Does everyone else know this already? I didn’t.
Tracking data reuse is important. Tracking data reuse is currently difficult. But people are working on processes and policies to make it easier in the future. Surely we just need repositories to assign dataset DOIs (or similar unique identifiers), investigators to start citing datasets as first-class entities using these unique identifiers, and then poof it will be as easy to track dataset citations as it currently is to track article citations.
The same tools will just work.
Or, naively, so I thought.
It turns out that our tools need to get on board. Right now, tracking dataset citations using common citation tracking tools doesn’t work. ISI Web of Science and Scopus? It looks like they strip DOIs and URLs out of citations as they import references into their database…. meaning that data citation identifiers fall through the cracks. In addition, ISI Web of Science only supports citation searches based on fields like author, journal, volume, etc. One cannot search across the whole reference field or by the DOI facet specifically. Arg.
In my experience, the best way to track dataset DOIs right now is through Google Scholar. This is useful, but Google Scholar lacks well defined coverage and clean data export: it is not the robust solution we need.
What can we do? Does anyone know the right people at Scopus and ISI Web of Science to contact? Or is it that the publishers aren’t sending them the correct info??? How does this process work? Is DataCite addressing this, and I should just be patient?
How can we make our voice heard by these tool makers?
Tracking unique identifiers in reference sections is important, and it needs to be supported ASAP.
To illustrate the issue, I attempted to track the datasets that have been assigned DOIs by Oak Ridge National Labs DAAC repository (more info on ORNL DAAC DOIs).
In Google Scholar
To begin, I searched Google Scholar for 10.3334/ORNLDAAC/*. At the time of my initial data collection this query returned 757 hits.
Most of these hits were to documents describing the creation of datasets. To exclude these and focus on data reuse and attribution, I excluded hits from the ORNL DAAC website itself: 10.3334/ORNLDAAC/* -site:ornl.gov. This returned 42 hits.
Bravo Google Scholar!
Unfortunately, this doesn’t constitute a robust solution for tracking data reuse. The scope of Google Scholar is not clear, so it isn’t well defined what reuses exist but are not returned by this search. It is searching in full text rather than just the references section: sometimes useful, but not what we intended. Furthermore, there is no way to easily download a complete set of citation information from the results page.

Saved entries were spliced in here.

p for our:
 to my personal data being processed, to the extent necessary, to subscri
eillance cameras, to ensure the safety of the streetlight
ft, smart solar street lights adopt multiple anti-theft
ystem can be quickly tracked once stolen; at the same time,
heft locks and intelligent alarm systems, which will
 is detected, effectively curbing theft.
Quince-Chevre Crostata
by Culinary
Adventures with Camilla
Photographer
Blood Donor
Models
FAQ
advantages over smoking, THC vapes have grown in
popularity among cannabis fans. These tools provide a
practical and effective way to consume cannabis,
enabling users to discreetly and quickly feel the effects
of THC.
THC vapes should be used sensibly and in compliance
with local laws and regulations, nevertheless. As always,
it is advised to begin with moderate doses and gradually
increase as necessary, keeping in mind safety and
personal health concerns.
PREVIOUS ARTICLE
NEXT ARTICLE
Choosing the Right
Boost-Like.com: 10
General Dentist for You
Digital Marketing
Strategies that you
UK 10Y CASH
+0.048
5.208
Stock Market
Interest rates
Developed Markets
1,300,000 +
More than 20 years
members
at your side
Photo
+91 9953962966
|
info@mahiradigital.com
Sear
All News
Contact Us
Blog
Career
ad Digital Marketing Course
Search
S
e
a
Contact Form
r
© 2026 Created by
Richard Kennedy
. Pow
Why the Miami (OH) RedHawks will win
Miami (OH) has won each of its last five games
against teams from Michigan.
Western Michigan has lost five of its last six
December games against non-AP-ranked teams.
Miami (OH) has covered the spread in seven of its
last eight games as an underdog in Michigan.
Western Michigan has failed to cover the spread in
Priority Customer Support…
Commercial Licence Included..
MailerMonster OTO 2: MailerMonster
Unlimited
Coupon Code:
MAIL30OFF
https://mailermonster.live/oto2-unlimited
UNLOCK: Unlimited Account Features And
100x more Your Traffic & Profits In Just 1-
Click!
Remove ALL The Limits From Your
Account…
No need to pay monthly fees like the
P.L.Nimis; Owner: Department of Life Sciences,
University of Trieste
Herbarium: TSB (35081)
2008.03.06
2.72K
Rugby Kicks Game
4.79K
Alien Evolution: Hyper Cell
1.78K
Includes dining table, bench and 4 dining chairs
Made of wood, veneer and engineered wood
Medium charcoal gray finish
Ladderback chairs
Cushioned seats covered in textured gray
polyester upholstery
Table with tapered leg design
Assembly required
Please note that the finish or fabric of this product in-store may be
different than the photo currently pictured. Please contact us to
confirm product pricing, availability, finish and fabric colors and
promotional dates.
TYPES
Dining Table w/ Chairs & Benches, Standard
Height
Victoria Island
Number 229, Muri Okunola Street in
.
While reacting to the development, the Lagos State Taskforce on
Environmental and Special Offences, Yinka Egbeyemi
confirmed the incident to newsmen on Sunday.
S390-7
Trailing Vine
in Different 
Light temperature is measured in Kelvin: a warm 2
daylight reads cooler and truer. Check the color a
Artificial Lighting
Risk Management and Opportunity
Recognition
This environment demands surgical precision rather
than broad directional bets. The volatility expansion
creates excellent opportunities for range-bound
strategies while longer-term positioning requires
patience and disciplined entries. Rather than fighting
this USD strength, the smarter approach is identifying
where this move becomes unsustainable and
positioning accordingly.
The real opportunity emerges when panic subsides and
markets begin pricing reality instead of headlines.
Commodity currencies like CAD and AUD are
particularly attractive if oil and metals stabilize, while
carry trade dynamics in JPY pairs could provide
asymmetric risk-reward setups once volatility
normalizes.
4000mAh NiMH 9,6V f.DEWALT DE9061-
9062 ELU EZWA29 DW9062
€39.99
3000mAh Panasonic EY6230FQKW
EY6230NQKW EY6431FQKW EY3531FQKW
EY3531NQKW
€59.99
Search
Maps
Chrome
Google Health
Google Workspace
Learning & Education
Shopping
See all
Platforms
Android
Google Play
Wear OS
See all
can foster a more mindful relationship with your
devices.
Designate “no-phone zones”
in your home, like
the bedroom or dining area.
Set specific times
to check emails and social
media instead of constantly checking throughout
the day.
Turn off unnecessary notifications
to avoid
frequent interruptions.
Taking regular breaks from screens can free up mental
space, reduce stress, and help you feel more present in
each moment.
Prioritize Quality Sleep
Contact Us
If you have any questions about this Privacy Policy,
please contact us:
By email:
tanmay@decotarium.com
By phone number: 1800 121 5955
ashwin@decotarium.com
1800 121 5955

These features are strengths of the formal citation databases, ISI Web of Science and Scopus.
In ISI Web of Science
In trying to find the citations to DAAC datasets from ISI Web of Science, we get stuck before we even get started. How to search? The ISI reference documents that I’ve found don’t mention any way to search based on a DOI, or indeed any way to search the whole reference text in an unfaceted way:
I tried a few tags in case they were synonyms for dataset fields, but I didn’t find anything. For fun, I went digging to see if the DOIs are in the WoS database, even if I can’t search for them. Nope, the DOI and other identifying information is stripped out. For example, a citation shows up as this in the references section of a recent paper, the middle reference here by Randerson:
Tracking dataset citations in Scopus seemed more promising, since Scopus does indeed support searching by doi as well as by “All Fields”:
One hit! But only one.
What happened to all of the other hits???
As you may remember, Google Scholar found 42 hits. So I systematically went through each of the 42 hits to see if they were DOI mentions within references sections of papers indexed by Scopus, and if they were, why were the DOIs not found by the query. My quick investigation suggested that of the 42 Google Scholar hits, at least 14 hits were formal papers, indexed by Scopus, with a dataset DOI in the references section.
I investigated the “reference lists” of each of these 14 papers in Scopus (raw findings). The DOI did make it into the “references” Scopus view in at least 7 cases, but in all 14 cases the DOI was omitted from the formal citation view in the Scopus database.
Interestingly, there is the one case shown above where a DOI search managed to recover the dataset. I don’t know why or how that citation is special. More research is needed. And I’d love to add some screenshots to this section to show you what the reference list looks like and how it differs from the citation view in the Scopus database (or whatever those two views are called). Unfort my institutional affiliation with a Scopus subscription has lapsed, so alas I can’t pursue it at the moment.
Anyway. That is more detail than anyone really wanted, and a bit quick and dirty at that. But there you have it. My conclusion: tracking dataset citations using the common citation tracking tools doesn’t work.
The tools need to support data citation tracking.
Thanks to DataONE summer intern Valerie Enriquez for her work this summer on these broad issues!